Il Piemonte e i suoi vitigni
Conoscere i vitigni per capire ed apprezzare le varietà dei vini piemontesi
La gran parte dei vini Piemontesi sono monovarietali, cioè prodotti con un’unica uva.
In Piemonte sono partiti i primi esempi di zonazione delle aree vitivinicole, definendo concetti come terroir e cru: uno specifico vino è prodotto esclusivamente con uve provenienti da un’unico vigneto o parcella il cui nome compare in etichetta.
In Piemonte c’è una grande quantità di varietà di VITIGNI AUTOCTONI:
I suoi frutti regalano vini molto strutturati e adatti all’invecchiamento, ma a seconda del terreno presentano peculiarità davvero molto diverse.
Il Nebbiolo compare già in documenti del 1300, ma raggiunge l’apice della sua espressione nella metà del XVII secolo quando, grazie ai nuovi metodi di vinificazione introdotti nelle Langhe tramite la famiglia reale dei Savoia, dà vita al vino Barolo e inizia ad ottenere grandi apprezzamenti anche fuori regione.

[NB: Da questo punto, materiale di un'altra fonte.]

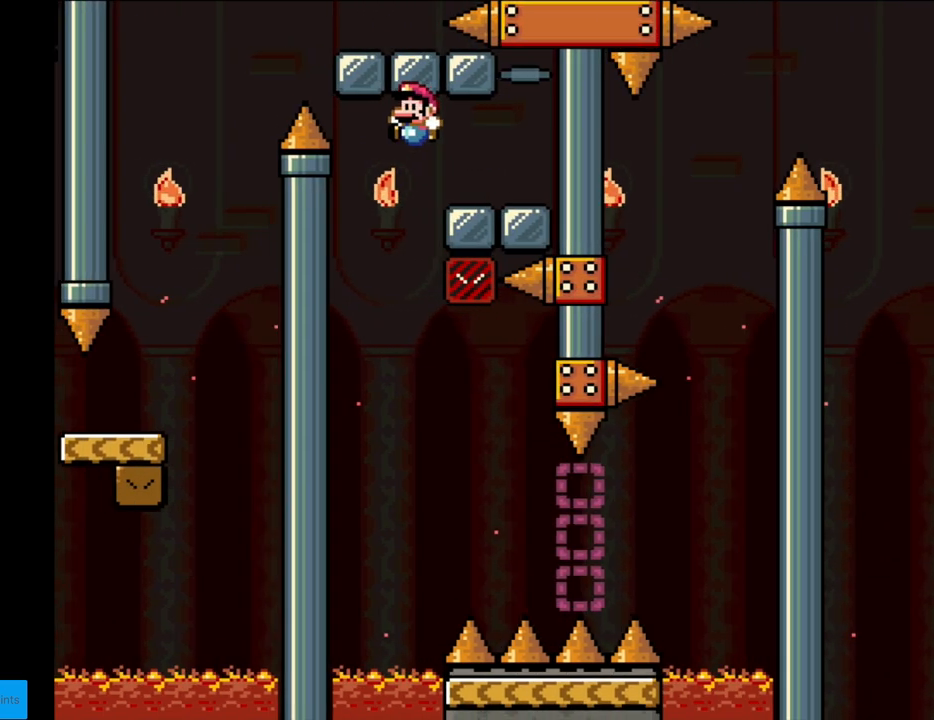
{"buttons": ["B", "Y", "DPAD_RIGHT"], "events": [[83, "B", "up"], [83, "DPAD_LEFT", "up"], [100, "DPAD_RIGHT", "down"], [267, "B", "down"]]}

Si registra però una fase di declino a fine ‘800 a causa dell’arrivo delle malattie della vite (oidio, peronospora e fillossera) che costrinsero i contadini a limitare la coltivazione del Nebbiolo solo nelle zone vocate, ben esposte al sole, dove questa varietà sa esprimersi al meglio.

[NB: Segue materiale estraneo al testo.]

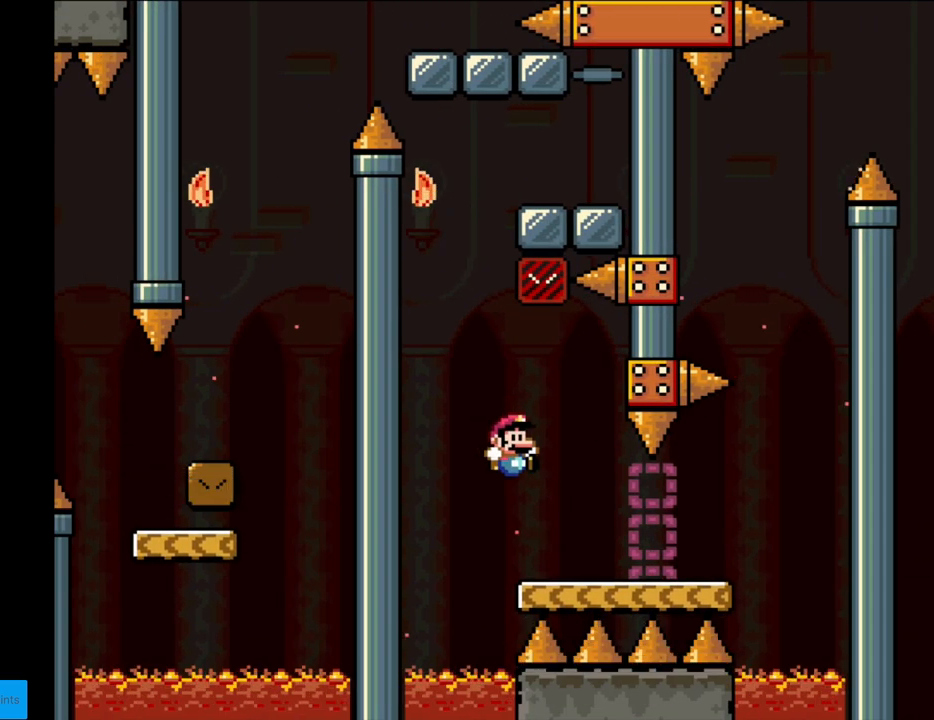
{"buttons": ["Y", "DPAD_RIGHT"], "events": [[117, "B", "up"]]}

I vini a base Barbera presentano quasi sempre una piacevole freschezza in bocca, dovuta alla spiccata acidità dell’uva. A seconda del terreno in cui viene coltivato, sa regalare vini di ottima struttura, adatti anche all’invecchiamento in legno.
L’origine del Barbera si colloca sulle terre che furono prima del Marchesato e poi del Ducato di Monferrato e vi sono tracce della sua presenza già in documenti di metà 1200. La sua massima diffusione si ebbe nel 1800, quando veniva utilizzato per la produzione di un vino destinato al consumo popolare.

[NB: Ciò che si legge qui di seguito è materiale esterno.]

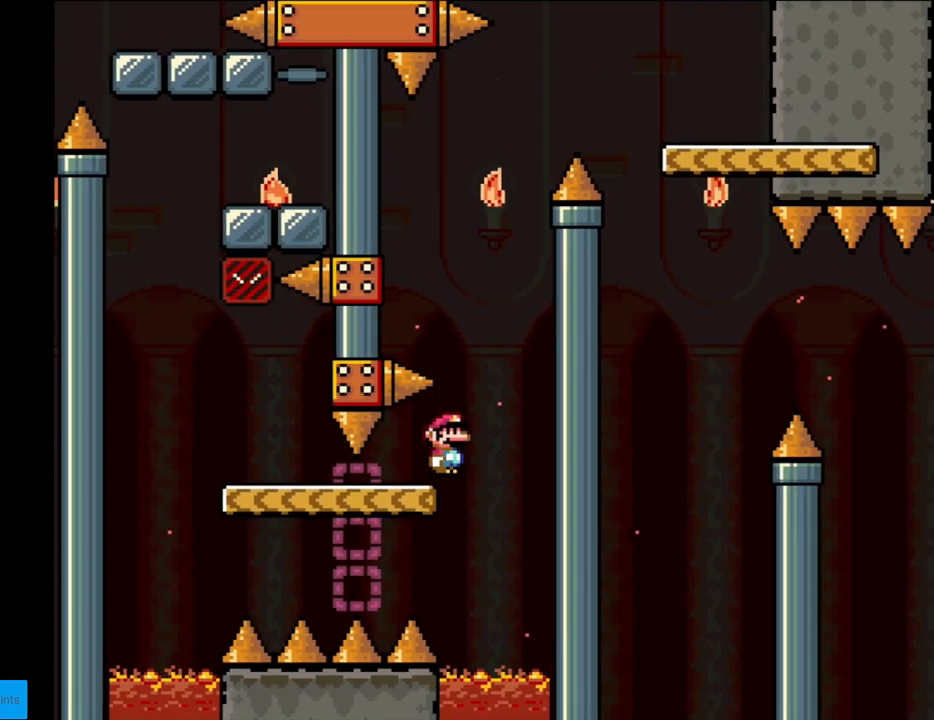
{"buttons": ["B", "Y", "DPAD_LEFT"], "events": [[17, "B", "down"], [100, "DPAD_RIGHT", "up"], [100, "DPAD_UP", "down"], [117, "DPAD_LEFT", "down"], [117, "DPAD_UP", "up"], [250, "B", "up"], [300, "B", "down"]]}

Oggi la superficie dedicata a questa varietà si è leggermente ridotta, ma in compenso ha ottenuto una grande rivalutazione, ponendola in stretta competizione con il Nebbiolo.
A seconda della zona e del tipo di vinificazione, sa anche essere austero ed importante e si può invecchiare fino a sei sette anni. Tende a produrre un alto numero di grappoli che i viticoltori cercano di ridurre per ottimizzare la maturazione e la qualità. E’ una varietà che teme le piogge in prossimità della vendemmia e richiede in generale molte cure per garantire un frutto ottimale.
In autunno le sue foglie si distinguono per le sfumature rosso-aranciate che vanno a colorare le colline con della chiazze dai toni molto caldi.
Questo vitigno ha un passato ricco di apprezzamenti anche oltre i confini locali, essendo arrivato addirittura sulle tavole di Re Luigi XIV grazie alle diplomazie piemontesi.
La maturazione precoce delle uve ha contribuito alla sua diffusione in tutto il sud del Piemonte, ma verso la fine dell’800 venne ridimensionato per dare spazio alla coltivazione del vitigno Moscato, soprattutto nell’Astigiano e nella Valle Belbo.
Il nome deriva quasi sicuramente da “grignole” termine dialettale astigiano ad indicare i vinaccioli particolarmente numerosi. Il Grignolino un tempo veniva denominato anche Barbesino.
Uno dei capostipiti della vastissima famiglia dei Moscato, ha trovato la sua terra d’elezione in Piemonte e in particolare sulle dolci colline del Monferrato.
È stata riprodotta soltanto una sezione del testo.